Trafic de fossiles: neuf dents de dinosaures en provenance du Maroc saisies par la douane française

Des dents de dinosaures, datant de près de 70 millions d’années, provenant du Maroc et saisis, le 17 février 2025, par la douane française.

Des douaniers français ont intercepté le 17 février, dans un camion de fret, des dents de dinosaure datant de 70 millions d’années, provenant du Maroc et détenues sans justificatifs. Cette saisie met en lumière le commerce illégal de fossiles, une pratique qui alimente un marché noir international.

Le 28/02/2025 à 13h45

Les douaniers de Menton, au sud-est de la France, ont récemment intercepté des dents d’une espèce disparue, de la famille des dinosaures, dans un camion de fret voyageant entre l’Espagne et l’Italie, sans justificatifs. «Il s’agit de dents de reptiles marins vieux de près de 70 millions d’années qui proviennent du Maroc, il y a une fossilisation et une sédimentation caractéristiques», raconte à l’AFP Pierre-Elie Moullé, attaché de conservation au Musée de la préhistoire régionale de Menton. Sollicité par les douanes, l’expert affirme que le Maroc fait l’objet de commerce illégal de fossiles.

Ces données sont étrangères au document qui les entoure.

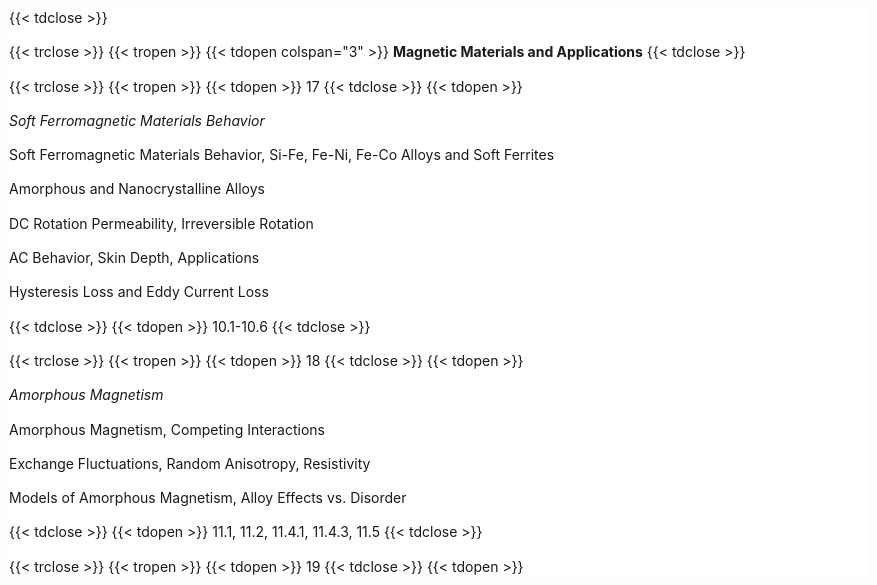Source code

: {{< tdclose >}}

{{< trclose >}}
{{< tropen >}}
{{< tdopen colspan="3" >}}
**Magnetic Materials and Applications**
{{< tdclose >}}

{{< trclose >}}
{{< tropen >}}
{{< tdopen >}}
17
{{< tdclose >}}
{{< tdopen >}}


_Soft Ferromagnetic Materials Behavior_

Soft Ferromagnetic Materials Behavior, Si-Fe, Fe-Ni, Fe-Co Alloys and Soft Ferrites

Amorphous and Nanocrystalline Alloys

DC Rotation Permeability, Irreversible Rotation

AC Behavior, Skin Depth, Applications

Hysteresis Loss and Eddy Current Loss


{{< tdclose >}}
{{< tdopen >}}
10.1-10.6
{{< tdclose >}}

{{< trclose >}}
{{< tropen >}}
{{< tdopen >}}
18
{{< tdclose >}}
{{< tdopen >}}


_Amorphous Magnetism_

Amorphous Magnetism, Competing Interactions

Exchange Fluctuations, Random Anisotropy, Resistivity

Models of Amorphous Magnetism, Alloy Effects vs. Disorder


{{< tdclose >}}
{{< tdopen >}}
11.1, 11.2, 11.4.1, 11.4.3, 11.5
{{< tdclose >}}

{{< trclose >}}
{{< tropen >}}
{{< tdopen >}}
19
{{< tdclose >}}
{{< tdopen >}}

Jeremy Xido, réalisateur américain du documentaire «Dinosaures, la chasse aux fossiles» («The Bones»), visible sur la plateforme d’Arte, souligne qu’«au Maroc, des gens au très faible pouvoir d’achat extraient des fossiles dans des conditions parfois dangereuses pour nourrir leur famille et les vendent à des étrangers qui ont les moyens d’acheter en gros et de transporter légalement ou illégalement vers de plus grands marchés internationaux».

Il suffit «de regarder un petit peu sur internet, ça fourmille de ventes, pas forcément légales», rebondit Pierre-Elie Moullé. «Fossiles, dinosaures, Maroc»: taper ces mots-clés sur un site de vente grand public donne des résultats surprenants.

Comme ce squelette d’un reptile marin proposé autour de 37.000 euros, sans les frais de livraison. Prix qui bondit à près de 45.000 euros après une première prise de contact avec le propriétaire. Des échanges qui s’arrêtent avec la question : «Est-ce que le Maroc risque de réclamer ce squelette si je l’achète ?»

Zones d’ombre

Les zones d’ombre pullulent dans ce type de négoce. Même le marché en pleine lumière, celui des enchères publiques et médiatisées, a mis du temps à se réguler. «Quand j’ai commencé ma carrière, on ne parlait jamais de provenance», quel que soit l’objet vendu, rappelle pour l’AFP Me Alexandre Giquello, à la tête de Drouot, institution française des enchères.

«La bonne foi du possesseur prévalait. Si le type avait sorti la pièce illégalement, il engageait sa responsabilité de vendeur. Mais la première mention des provenances dans la loi française, c’est 2012″, déroule le commissaire-priseur.

L’acteur américain Nicolas Cage avait restitué en 2015 un crâne de dinosaure, extrait illégalement de Mongolie et acheté aux enchères à Beverly Hills pour près de 276.000 dollars en 2007 (environ 263.000 euros). Une transaction parmi d’autres, preuve de la fascination intacte pour les dinosaures. «C’est un passé, une épopée qui fait rêver, on reçoit énormément de visites scolaires dans les musées et les gens ont envie de posséder des morceaux de ce patrimoine paléontologique», établit Pierre-Elie Moullé.

«Tout le monde trouve ça génial, mais tout le monde n’achète pas», nuance Me Alexandre Giquello. Au-delà d’une question de moyens, de place, d’entretien, les collectionneurs cherchent la pièce “incroyable”», selon lui.

Fans de «Jurassic Park»

«Si on a dix personnes intéressées dans le monde pour un grand squelette de dinosaure, c’est vraiment le record», confie le commissaire-priseur. «C’est une clientèle bien particulière, très fortunée, souvent dans les nouvelles technologies», avance-t-il. Beaucoup aux États-Unis. Pas beaucoup d’Asiatiques. Et tous ont vu «Jurassic Park», passe en revue ce responsable qui a adjugé à Paris en 2021 pour 6,6 millions d’euros «Big John», un tricératops géant de 8 mètres de long découvert aux États-Unis.

Que vont devenir les pièces saisies près de Menton ? «Ça va dépendre de ce qui va être décidé entre l’administration des douanes et probablement le ministère de la Culture. Il est assez courant qu’il y ait des remises aux autorités du pays d’où provient la marchandise», synthétise pour l’AFP Samantha Verduron, adjointe au directeur régional des douanes de Nice.